→ **Problem to work on**:
Each of the entries beneath this task should be written out exactly.

Start of Input

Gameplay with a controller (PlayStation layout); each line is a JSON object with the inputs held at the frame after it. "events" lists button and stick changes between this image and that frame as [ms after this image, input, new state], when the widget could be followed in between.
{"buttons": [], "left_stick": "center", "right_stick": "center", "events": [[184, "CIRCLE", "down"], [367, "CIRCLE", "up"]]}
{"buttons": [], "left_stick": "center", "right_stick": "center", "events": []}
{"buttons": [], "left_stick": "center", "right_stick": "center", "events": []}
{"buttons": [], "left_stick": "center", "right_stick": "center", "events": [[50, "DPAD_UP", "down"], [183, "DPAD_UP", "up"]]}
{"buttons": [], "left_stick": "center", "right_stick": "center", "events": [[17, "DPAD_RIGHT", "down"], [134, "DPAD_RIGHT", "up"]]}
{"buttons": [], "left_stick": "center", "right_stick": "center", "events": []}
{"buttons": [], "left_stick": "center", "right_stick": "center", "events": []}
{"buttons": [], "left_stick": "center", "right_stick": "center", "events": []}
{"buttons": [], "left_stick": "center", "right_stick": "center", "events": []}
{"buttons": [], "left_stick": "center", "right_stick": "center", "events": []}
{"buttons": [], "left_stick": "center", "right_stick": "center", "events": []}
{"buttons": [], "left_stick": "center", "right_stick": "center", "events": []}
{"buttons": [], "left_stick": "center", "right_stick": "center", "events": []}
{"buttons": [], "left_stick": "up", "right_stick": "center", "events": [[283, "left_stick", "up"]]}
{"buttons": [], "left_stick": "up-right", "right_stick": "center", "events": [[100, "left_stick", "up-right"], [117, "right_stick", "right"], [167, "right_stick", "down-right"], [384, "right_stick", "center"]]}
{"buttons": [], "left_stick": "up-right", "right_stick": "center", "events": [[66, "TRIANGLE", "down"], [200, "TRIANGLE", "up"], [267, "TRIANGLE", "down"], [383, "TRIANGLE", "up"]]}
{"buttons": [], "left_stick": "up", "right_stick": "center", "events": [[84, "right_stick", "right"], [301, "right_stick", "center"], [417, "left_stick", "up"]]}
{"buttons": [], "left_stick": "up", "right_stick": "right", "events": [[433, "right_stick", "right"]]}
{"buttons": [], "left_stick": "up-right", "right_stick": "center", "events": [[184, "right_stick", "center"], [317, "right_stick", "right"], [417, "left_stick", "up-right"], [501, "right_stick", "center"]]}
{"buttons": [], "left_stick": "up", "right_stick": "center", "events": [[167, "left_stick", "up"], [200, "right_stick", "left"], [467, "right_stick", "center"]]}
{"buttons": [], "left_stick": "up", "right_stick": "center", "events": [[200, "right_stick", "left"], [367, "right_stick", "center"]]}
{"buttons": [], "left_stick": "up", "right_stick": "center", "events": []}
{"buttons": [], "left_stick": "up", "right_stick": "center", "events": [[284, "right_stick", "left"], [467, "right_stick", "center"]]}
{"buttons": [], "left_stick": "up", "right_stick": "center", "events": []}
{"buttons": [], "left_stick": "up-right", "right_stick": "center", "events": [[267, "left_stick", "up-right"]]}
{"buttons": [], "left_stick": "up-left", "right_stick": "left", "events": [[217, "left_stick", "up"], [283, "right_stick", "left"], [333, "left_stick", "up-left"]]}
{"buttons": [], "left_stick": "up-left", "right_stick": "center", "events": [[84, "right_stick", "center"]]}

End of Input

→ **Output**:
Gameplay with a controller (PlayStation layout); each line is a JSON object with the inputs held at the frame after it. "events" lists button and stick changes between this image and that frame as [ms after this image, input, new state], when the widget could be followed in between.
{"buttons": [], "left_stick": "center", "right_stick": "center", "events": [[184, "CIRCLE", "down"], [367, "CIRCLE", "up"]]}
{"buttons": [], "left_stick": "center", "right_stick": "center", "events": []}
{"buttons": [], "left_stick": "center", "right_stick": "center", "events": []}
{"buttons": [], "left_stick": "center", "right_stick": "center", "events": [[50, "DPAD_UP", "down"], [183, "DPAD_UP", "up"]]}
{"buttons": [], "left_stick": "center", "right_stick": "center", "events": [[17, "DPAD_RIGHT", "down"], [134, "DPAD_RIGHT", "up"]]}
{"buttons": [], "left_stick": "center", "right_stick": "center", "events": []}
{"buttons": [], "left_stick": "center", "right_stick": "center", "events": []}
{"buttons": [], "left_stick": "center", "right_stick": "center", "events": []}
{"buttons": [], "left_stick": "center", "right_stick": "center", "events": []}
{"buttons": [], "left_stick": "center", "right_stick": "center", "events": []}
{"buttons": [], "left_stick": "center", "right_stick": "center", "events": []}
{"buttons": [], "left_stick": "center", "right_stick": "center", "events": []}
{"buttons": [], "left_stick": "center", "right_stick": "center", "events": []}
{"buttons": [], "left_stick": "up", "right_stick": "center", "events": [[283, "left_stick", "up"]]}
{"buttons": [], "left_stick": "up-right", "right_stick": "center", "events": [[100, "left_stick", "up-right"], [117, "right_stick", "right"], [167, "right_stick", "down-right"], [384, "right_stick", "center"]]}
{"buttons": [], "left_stick": "up-right", "right_stick": "center", "events": [[66, "TRIANGLE", "down"], [200, "TRIANGLE", "up"], [267, "TRIANGLE", "down"], [383, "TRIANGLE", "up"]]}
{"buttons": [], "left_stick": "up", "right_stick": "center", "events": [[84, "right_stick", "right"], [301, "right_stick", "center"], [417, "left_stick", "up"]]}
{"buttons": [], "left_stick": "up", "right_stick": "right", "events": [[433, "right_stick", "right"]]}
{"buttons": [], "left_stick": "up-right", "right_stick": "center", "events": [[184, "right_stick", "center"], [317, "right_stick", "right"], [417, "left_stick", "up-right"], [501, "right_stick", "center"]]}
{"buttons": [], "left_stick": "up", "right_stick": "center", "events": [[167, "left_stick", "up"], [200, "right_stick", "left"], [467, "right_stick", "center"]]}
{"buttons": [], "left_stick": "up", "right_stick": "center", "events": [[200, "right_stick", "left"], [367, "right_stick", "center"]]}
{"buttons": [], "left_stick": "up", "right_stick": "center", "events": []}
{"buttons": [], "left_stick": "up", "right_stick": "center", "events": [[284, "right_stick", "left"], [467, "right_stick", "center"]]}
{"buttons": [], "left_stick": "up", "right_stick": "center", "events": []}
{"buttons": [], "left_stick": "up-right", "right_stick": "center", "events": [[267, "left_stick", "up-right"]]}
{"buttons": [], "left_stick": "up-left", "right_stick": "left", "events": [[217, "left_stick", "up"], [283, "right_stick", "left"], [333, "left_stick", "up-left"]]}
{"buttons": [], "left_stick": "up-left", "right_stick": "center", "events": [[84, "right_stick", "center"]]}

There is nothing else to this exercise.